Ministerstwo Spraw Wewnętrznych i Administracji zmieniło zdanie i odstąpiło od pomysłu kolejnej wymiany dowodów osobistych na biometryczne. Przynajmniej na razie. Powodem przełożenia operacji są ponoć wysokie koszty oraz… fakt, iż Ministerstwo nagle stwierdziło, że takie dowody są nam niepotrzebne.
Ministerstwo Spraw Wewnętrznych i Administracji zmieniło zdanie i odstąpiło od pomysłu kolejnej wymiany dowodów osobistych na biometryczne. Przynajmniej na razie. Powodem przełożenia operacji są ponoć wysokie koszty oraz… fakt, iż Ministerstwo nagle stwierdziło, że takie dowody są nam niepotrzebne - podało radio RMF FM.
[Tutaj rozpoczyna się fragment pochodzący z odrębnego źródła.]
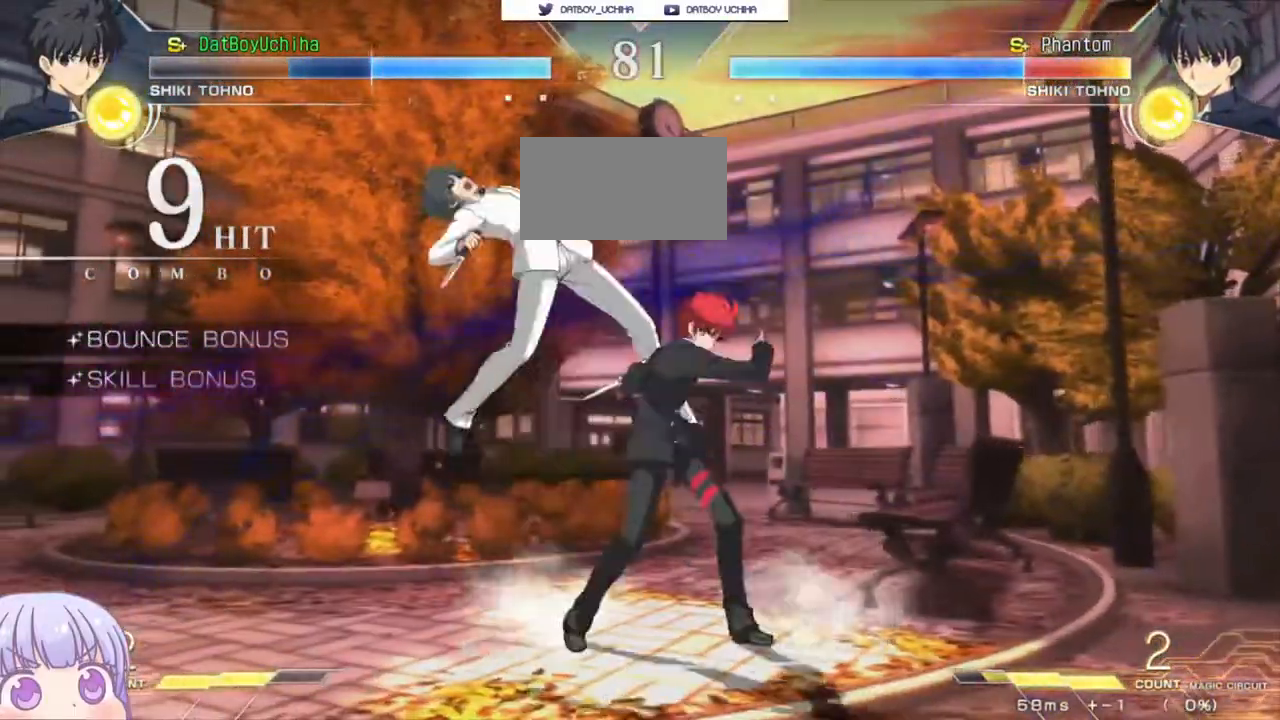
{"dt_ms": 500, "buttons": [], "left_stick": "center", "events": [[67, "left_stick", "down-left"], [150, "R1", "down"], [233, "R1", "up"], [317, "left_stick", "center"]]}
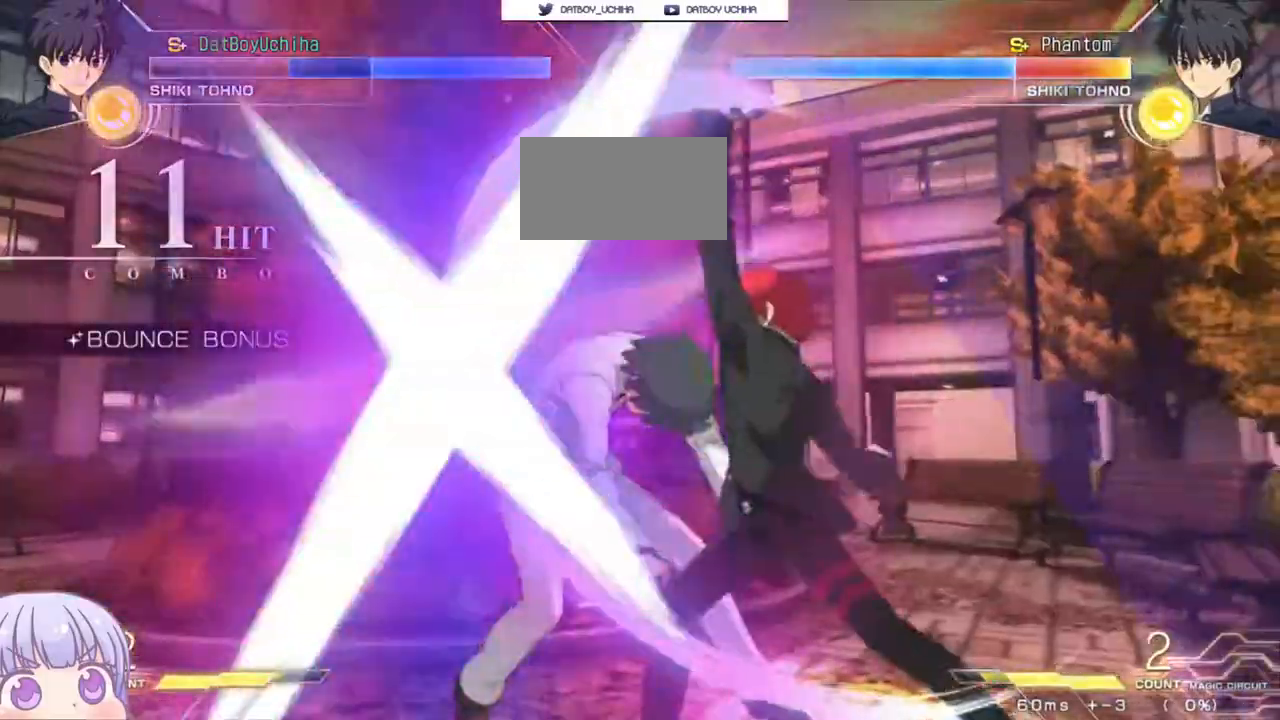
{"dt_ms": 500, "buttons": [], "left_stick": "center"}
Dowody biometryczne miały być skokiem cywilizacyjnym i jako sztandarowy projekt MSWiA ich wprowadzenie nabierało tempa. Dzięki nim Polacy mieli uzyskać możliwość załatwienia wszystkich spraw w urzędach za pomocą Internetu. Oprócz danych podstawowych, jak numer PESEL, czy dane osobowe nowe dowody zawierałyby dane o grupie krwi. Nowe dowody mieliśmy otrzymać najpierw w 200. roku, potem w 2011.
Ostatecznie, Ministerstwo od 2011 będzie wydawało dowody chipowe. Nie będą one jednak zawierały danych biometrycznych ani podpisu elektroniczneg. Chyba, że Ministerstwo znów zmieni zdanie - komentuje RMF FM.